This issue has been reported privately to the security team but it was decided to handle this as public security improvement since no direct vulnerability is involved. This issue was reported by mvonfrie.

Problem/Motivation

valid_url() report http://- as valid URL:
$valid = valid_url('http://-', true);

Urls look like this after the scheme (protocol) according to RFC 3986, section 3.2:

authority   = [ userinfo "@" ] host [ ":" port ]
host        = IP-literal / IPv4address / reg-name

reg-name should be "conform to the DNS syntax"

Important quote from below research:

The labels must follow the rules for ARPANET host names. They must
start with a letter, end with a letter or digit, and have as interior
characters only letters, digits, and hyphen.

UrlHelper::isValid() should reject a hostname that starts, ends, or is only a hyphen.

Proposed resolution

Improve the regex in UrlHelper::isValid() (valid_url() in Drupal 7).

Remaining tasks

Write a patch.
Review
Commit

User interface changes

none.

API changes

none.

Original comments:

#1 benjy commented April 2, 2015 at 6:35am
Component:		» Code
This just seems like a bug to me at this point and could easily be handled in public.
Comment #2 Pere Orga commented April 2, 2015 at 3:43pm
I have tried a few browsers and all think URL http://- is valid.

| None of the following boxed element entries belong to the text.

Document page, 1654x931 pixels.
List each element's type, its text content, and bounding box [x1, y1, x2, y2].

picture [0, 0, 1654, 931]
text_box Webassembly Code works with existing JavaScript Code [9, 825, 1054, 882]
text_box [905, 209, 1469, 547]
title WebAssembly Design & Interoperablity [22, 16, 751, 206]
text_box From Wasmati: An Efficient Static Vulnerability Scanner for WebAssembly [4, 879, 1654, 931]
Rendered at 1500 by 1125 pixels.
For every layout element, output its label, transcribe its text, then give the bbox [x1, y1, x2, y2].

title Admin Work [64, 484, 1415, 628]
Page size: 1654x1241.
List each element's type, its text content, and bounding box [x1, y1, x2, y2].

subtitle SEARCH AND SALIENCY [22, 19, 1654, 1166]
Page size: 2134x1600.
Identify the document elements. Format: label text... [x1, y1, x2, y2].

http://-: http://i.imgur.com/zjaPlzv.png
http://localhost: http://i.imgur.com/UzXV4Xe.png
Comment #3 benjy commented April 3, 2015 at 3:57am
From: https://www.ietf.org/rfc/rfc3986.txt

Scheme names consist of a sequence of characters beginning with a
letter and followed by any combination of letters, digits, plus
("+"), period ("."), or hyphen ("-"). Although schemes are case-
insensitive, the canonical form is lowercase and documents that
specify schemes must do so with lowercase letters. An implementation
should accept uppercase letters as equivalent to lowercase in scheme
names (e.g., allow "HTTP" as well as "http") for the sake of
robustness but should only produce lowercase scheme names for
consistency.

scheme = ALPHA *( ALPHA / DIGIT / "+" / "-" / "." )
So the example with the hyphen is valid because technically it could be part of the scheme?
Comment #4 benjy commented April 3, 2015 at 4:09am
OK, more reading, my first comment wasn't the reason.

So as this issue reports, the format after the scheme is: host        = IP-literal / IPv4address / reg-name

And reg-name is made up of: reg-name      = *( unreserved / pct-encoded / sub-delims )

And unreserved is: unreserved  = ALPHA / DIGIT / "-" / "." / "_" / "~"

Which explains the valid url when starting with a hyphen.
Comment #5 mvonfrie commented April 4, 2015 at 4:07pm
Yes, but exactly before the definition of

reg-name    = *( unreserved / pct-encoded / sub-delims )

the RFC says

Such a name consists of a sequence of domain labels separated by ".",
each domain label starting and ending with an alphanumeric character
and possibly also containing "-" characters.
This is not covered by the formal syntax specification. That means every host name can contain hyphens, but neither start nor end with them or just be a hyphen:

The labels must follow the rules for ARPANET host names. They must
start with a letter, end with a letter or digit, and have as interior
characters only letters, digits, and hyphen.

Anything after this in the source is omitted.